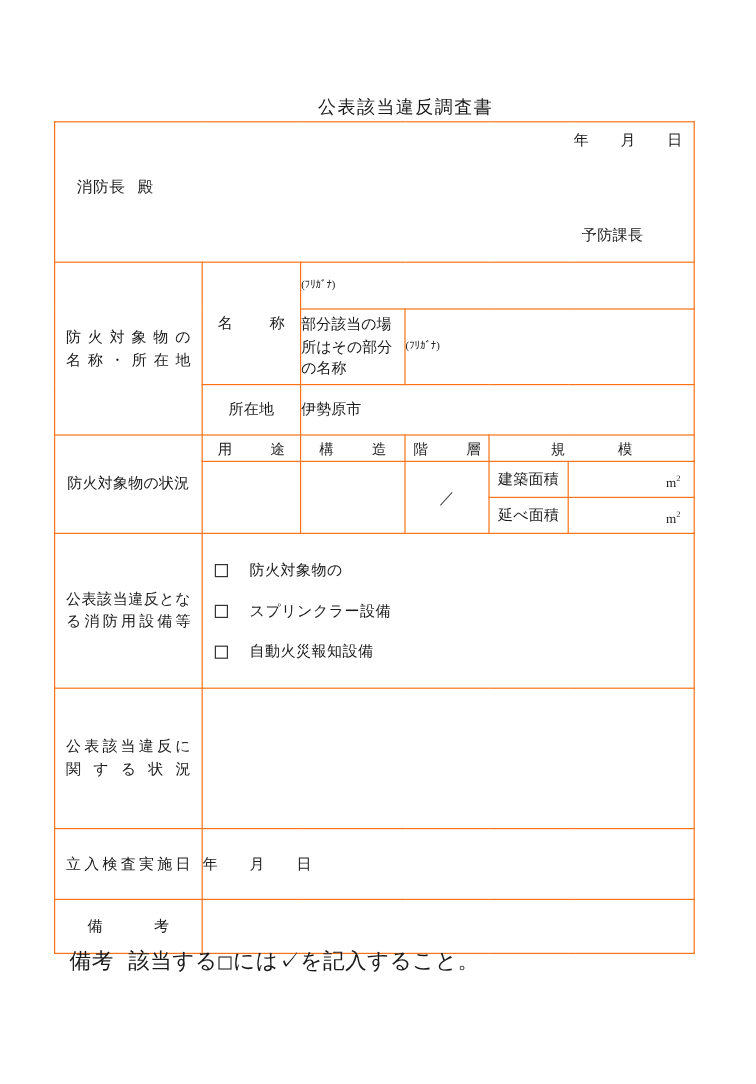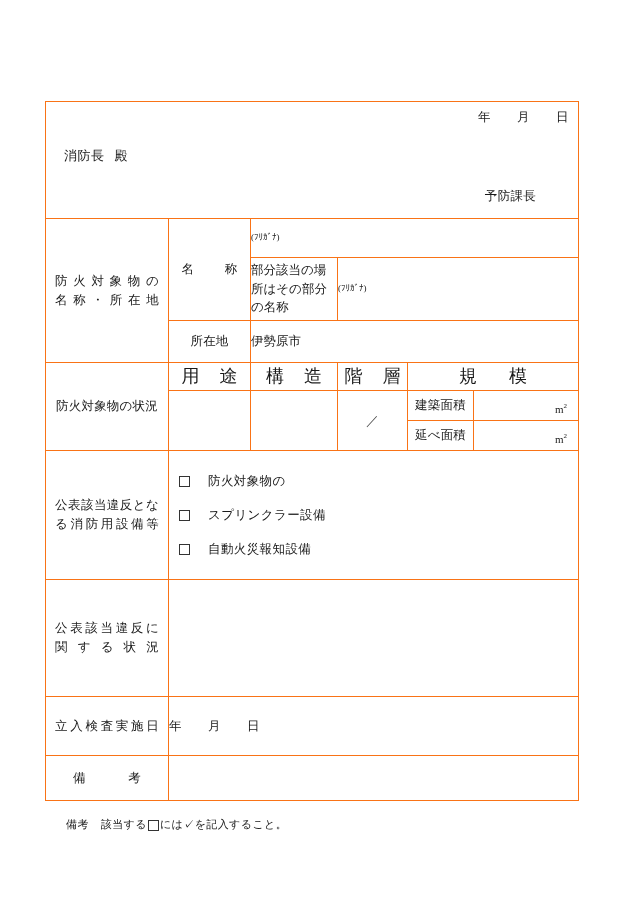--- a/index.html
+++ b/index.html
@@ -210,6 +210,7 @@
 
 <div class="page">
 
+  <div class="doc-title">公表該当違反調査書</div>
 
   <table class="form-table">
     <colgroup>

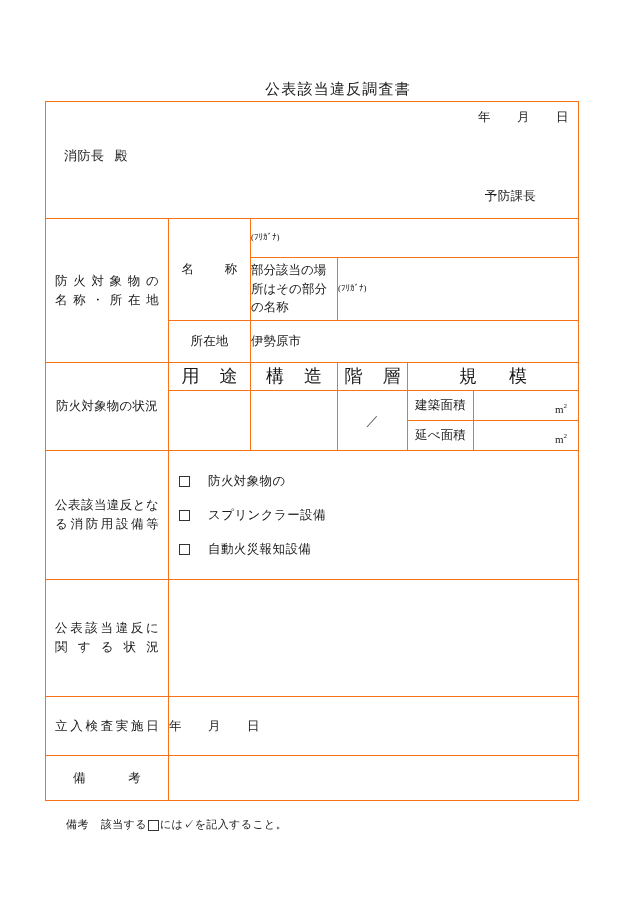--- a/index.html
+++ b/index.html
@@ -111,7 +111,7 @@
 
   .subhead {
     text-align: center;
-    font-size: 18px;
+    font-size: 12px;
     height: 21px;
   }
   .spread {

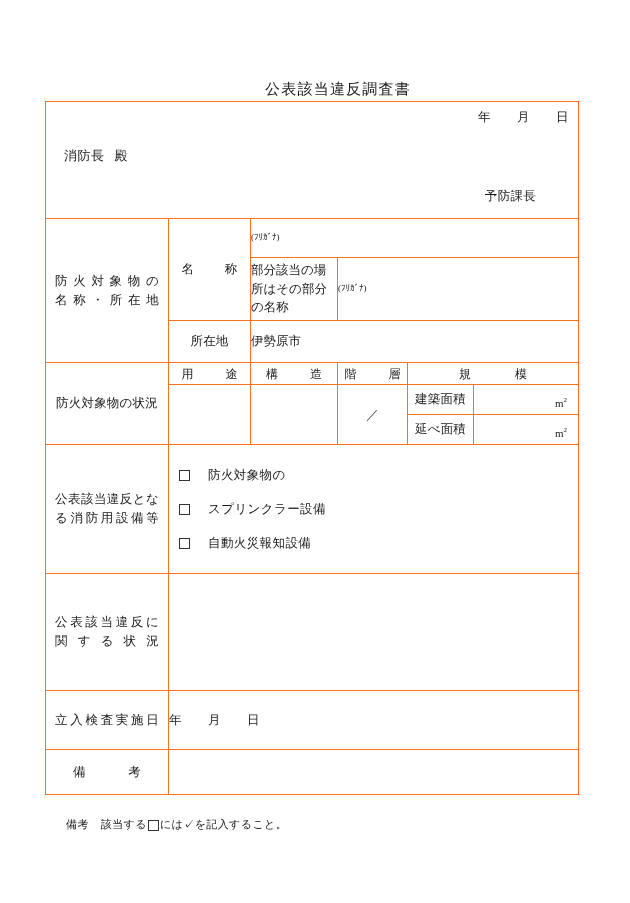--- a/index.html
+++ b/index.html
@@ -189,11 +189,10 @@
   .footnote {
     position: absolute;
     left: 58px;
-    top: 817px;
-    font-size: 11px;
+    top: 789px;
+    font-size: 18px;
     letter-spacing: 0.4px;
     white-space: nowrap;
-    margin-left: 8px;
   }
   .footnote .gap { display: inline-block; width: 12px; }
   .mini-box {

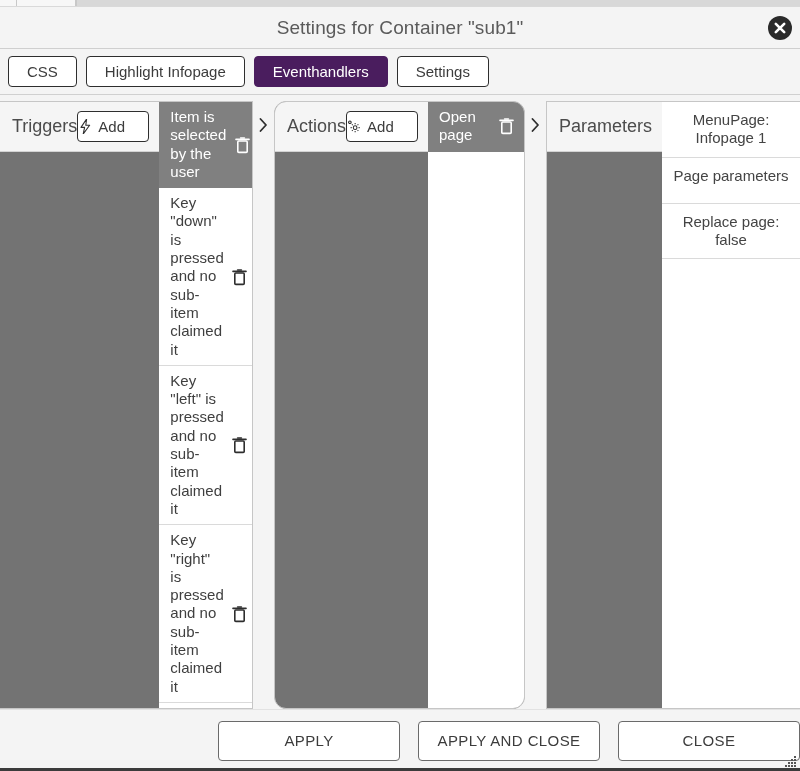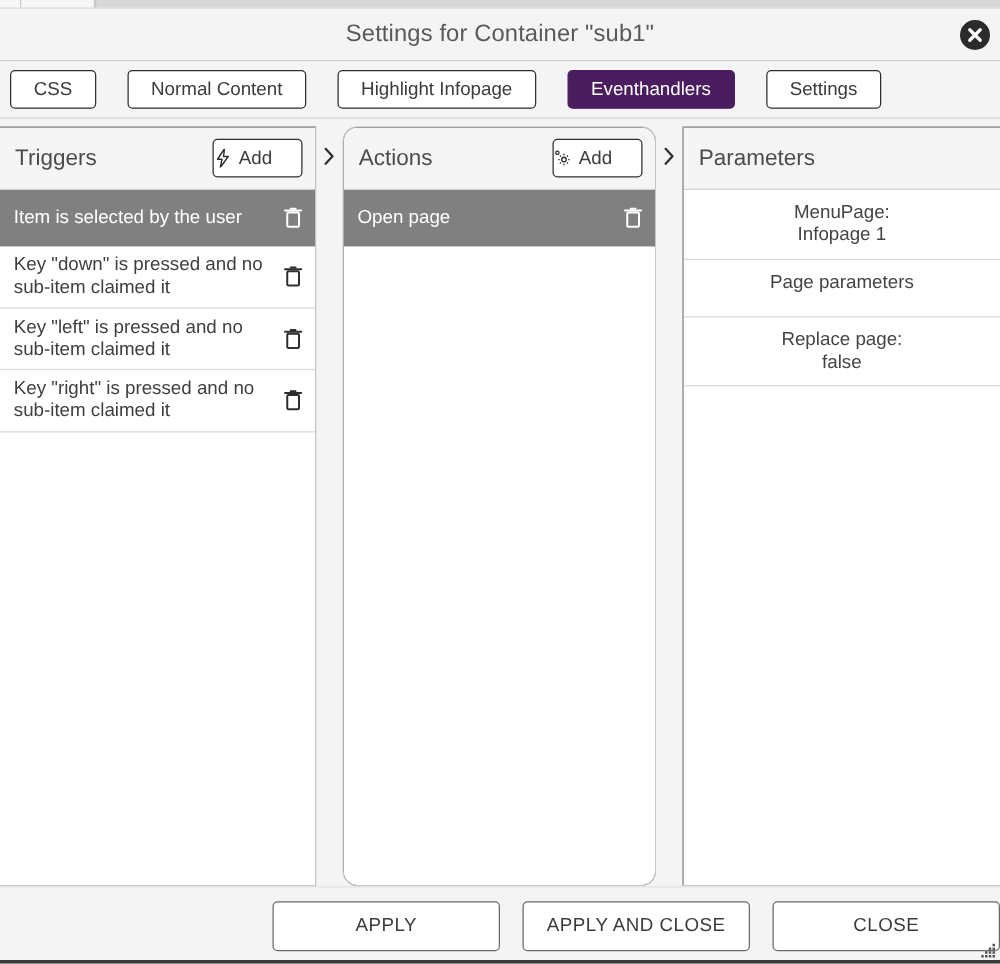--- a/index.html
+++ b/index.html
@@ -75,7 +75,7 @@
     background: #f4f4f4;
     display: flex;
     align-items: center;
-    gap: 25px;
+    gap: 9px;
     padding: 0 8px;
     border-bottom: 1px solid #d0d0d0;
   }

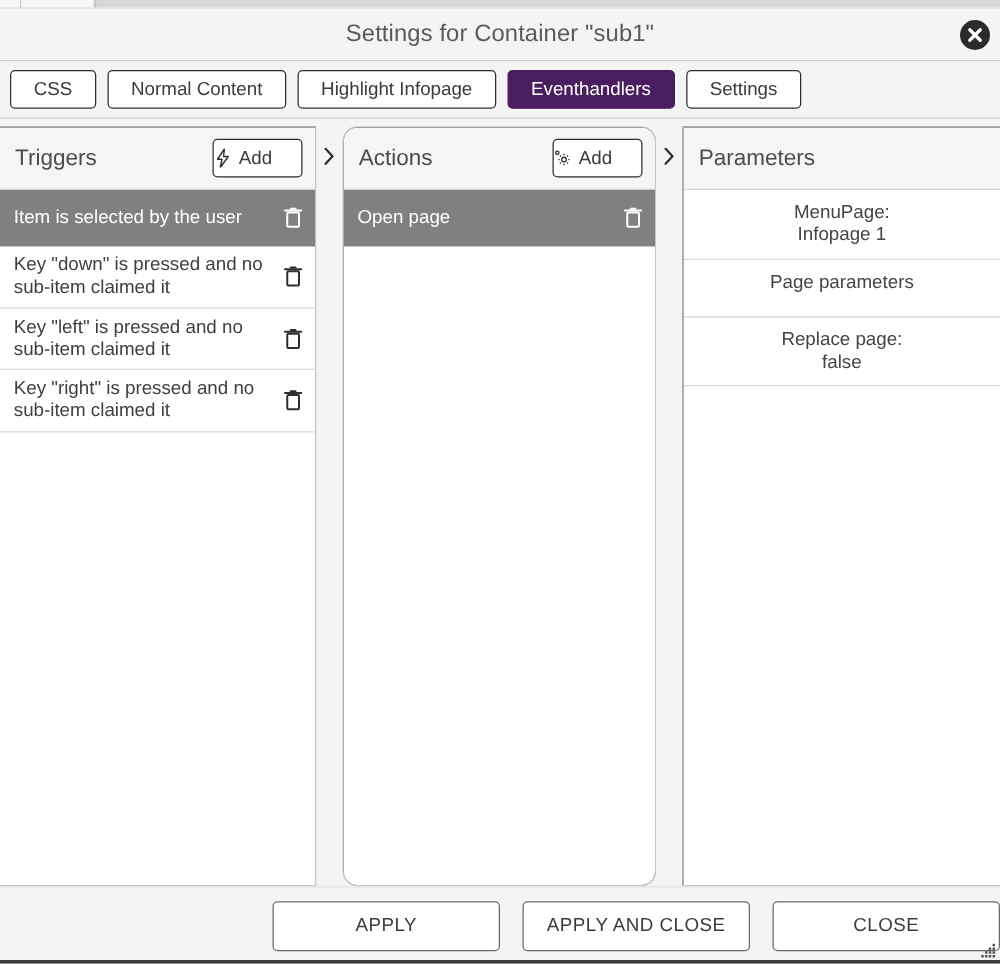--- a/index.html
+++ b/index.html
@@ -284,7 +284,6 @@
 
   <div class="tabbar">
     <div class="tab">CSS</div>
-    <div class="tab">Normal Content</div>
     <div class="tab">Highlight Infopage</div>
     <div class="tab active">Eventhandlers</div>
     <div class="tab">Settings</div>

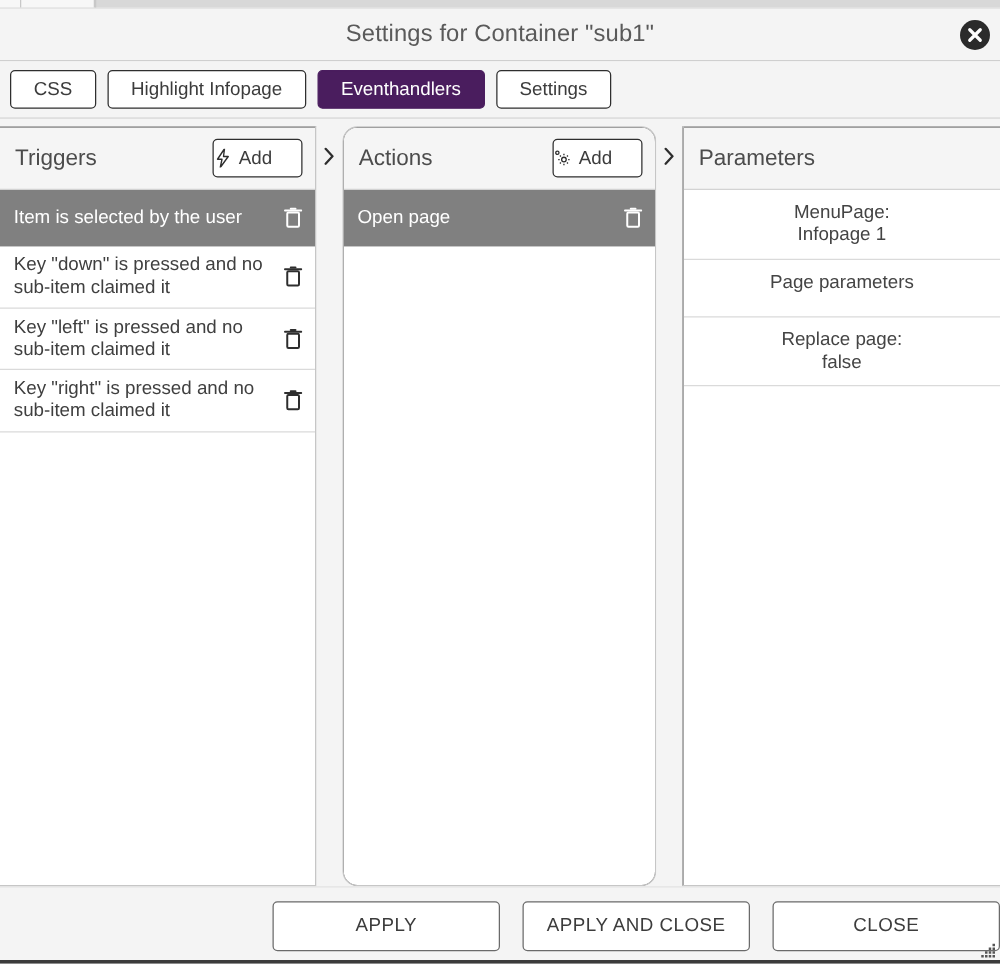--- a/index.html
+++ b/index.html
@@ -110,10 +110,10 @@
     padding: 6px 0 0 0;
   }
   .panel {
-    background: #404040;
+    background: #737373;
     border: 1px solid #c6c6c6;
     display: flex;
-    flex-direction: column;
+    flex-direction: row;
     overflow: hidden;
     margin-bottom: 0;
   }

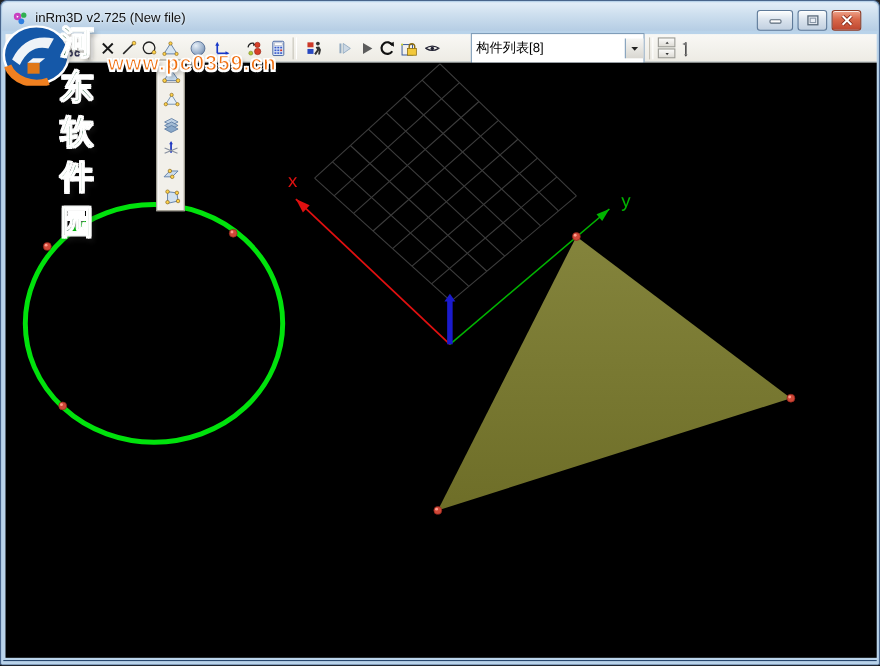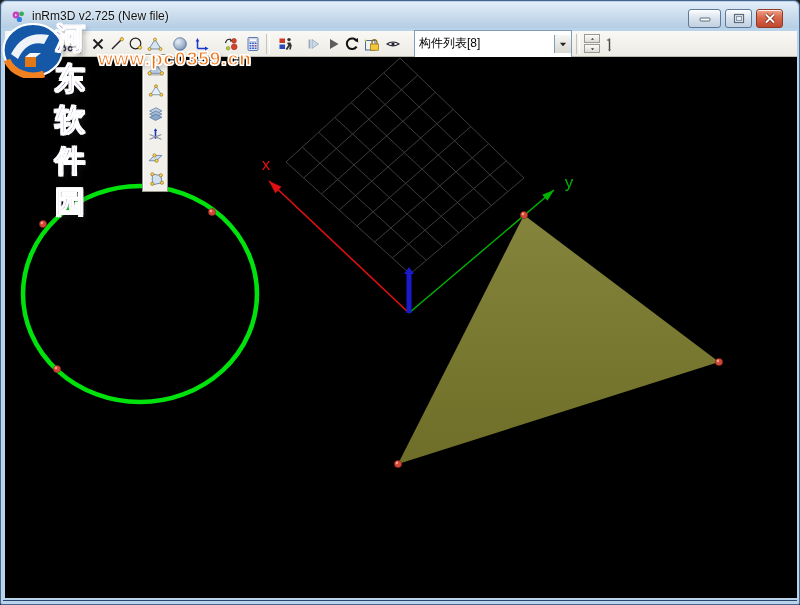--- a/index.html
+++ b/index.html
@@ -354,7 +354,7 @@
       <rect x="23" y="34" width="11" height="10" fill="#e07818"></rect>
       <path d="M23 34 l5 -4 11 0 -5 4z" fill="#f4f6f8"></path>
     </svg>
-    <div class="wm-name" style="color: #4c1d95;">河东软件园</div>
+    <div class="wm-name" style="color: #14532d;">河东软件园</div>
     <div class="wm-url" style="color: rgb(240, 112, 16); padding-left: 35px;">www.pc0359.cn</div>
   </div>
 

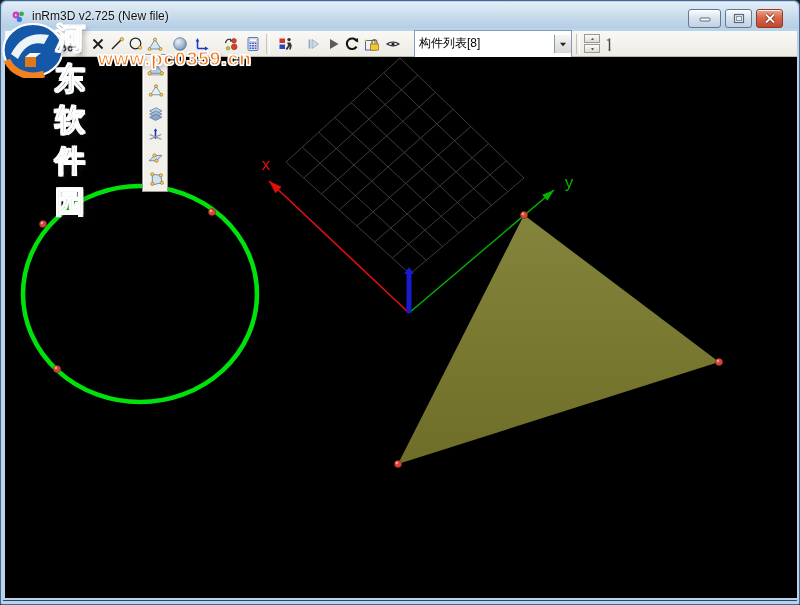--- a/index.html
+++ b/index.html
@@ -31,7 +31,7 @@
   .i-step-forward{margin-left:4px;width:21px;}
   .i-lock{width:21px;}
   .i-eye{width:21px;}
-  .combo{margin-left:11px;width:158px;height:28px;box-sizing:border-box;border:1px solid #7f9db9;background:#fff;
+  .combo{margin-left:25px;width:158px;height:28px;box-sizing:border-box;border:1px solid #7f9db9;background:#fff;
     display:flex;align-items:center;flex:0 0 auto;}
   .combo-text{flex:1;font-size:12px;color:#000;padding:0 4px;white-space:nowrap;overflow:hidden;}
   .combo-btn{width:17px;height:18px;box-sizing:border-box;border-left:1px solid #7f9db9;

================================

Task description => Copy the records exactly, minus any pictures.

Answer to the problem =>
--- a/index.html
+++ b/index.html
@@ -210,6 +210,7 @@
 
 <div class="page">
 
+  <div class="doc-title">公表該当違反調査書</div>
 
   <table class="form-table">
     <colgroup>

--- a/index.html
+++ b/index.html
@@ -111,7 +111,7 @@
 
   .subhead {
     text-align: center;
-    font-size: 18px;
+    font-size: 12px;
     height: 21px;
   }
   .spread {

--- a/index.html
+++ b/index.html
@@ -189,11 +189,10 @@
   .footnote {
     position: absolute;
     left: 58px;
-    top: 817px;
-    font-size: 11px;
+    top: 789px;
+    font-size: 18px;
     letter-spacing: 0.4px;
     white-space: nowrap;
-    margin-left: 8px;
   }
   .footnote .gap { display: inline-block; width: 12px; }
   .mini-box {

--- a/index.html
+++ b/index.html
@@ -75,7 +75,7 @@
     background: #f4f4f4;
     display: flex;
     align-items: center;
-    gap: 25px;
+    gap: 9px;
     padding: 0 8px;
     border-bottom: 1px solid #d0d0d0;
   }

--- a/index.html
+++ b/index.html
@@ -284,7 +284,6 @@
 
   <div class="tabbar">
     <div class="tab">CSS</div>
-    <div class="tab">Normal Content</div>
     <div class="tab">Highlight Infopage</div>
     <div class="tab active">Eventhandlers</div>
     <div class="tab">Settings</div>

--- a/index.html
+++ b/index.html
@@ -110,10 +110,10 @@
     padding: 6px 0 0 0;
   }
   .panel {
-    background: #404040;
+    background: #737373;
     border: 1px solid #c6c6c6;
     display: flex;
-    flex-direction: column;
+    flex-direction: row;
     overflow: hidden;
     margin-bottom: 0;
   }

--- a/index.html
+++ b/index.html
@@ -354,7 +354,7 @@
       <rect x="23" y="34" width="11" height="10" fill="#e07818"></rect>
       <path d="M23 34 l5 -4 11 0 -5 4z" fill="#f4f6f8"></path>
     </svg>
-    <div class="wm-name" style="color: #4c1d95;">河东软件园</div>
+    <div class="wm-name" style="color: #14532d;">河东软件园</div>
     <div class="wm-url" style="color: rgb(240, 112, 16); padding-left: 35px;">www.pc0359.cn</div>
   </div>
 

--- a/index.html
+++ b/index.html
@@ -31,7 +31,7 @@
   .i-step-forward{margin-left:4px;width:21px;}
   .i-lock{width:21px;}
   .i-eye{width:21px;}
-  .combo{margin-left:11px;width:158px;height:28px;box-sizing:border-box;border:1px solid #7f9db9;background:#fff;
+  .combo{margin-left:25px;width:158px;height:28px;box-sizing:border-box;border:1px solid #7f9db9;background:#fff;
     display:flex;align-items:center;flex:0 0 auto;}
   .combo-text{flex:1;font-size:12px;color:#000;padding:0 4px;white-space:nowrap;overflow:hidden;}
   .combo-btn{width:17px;height:18px;box-sizing:border-box;border-left:1px solid #7f9db9;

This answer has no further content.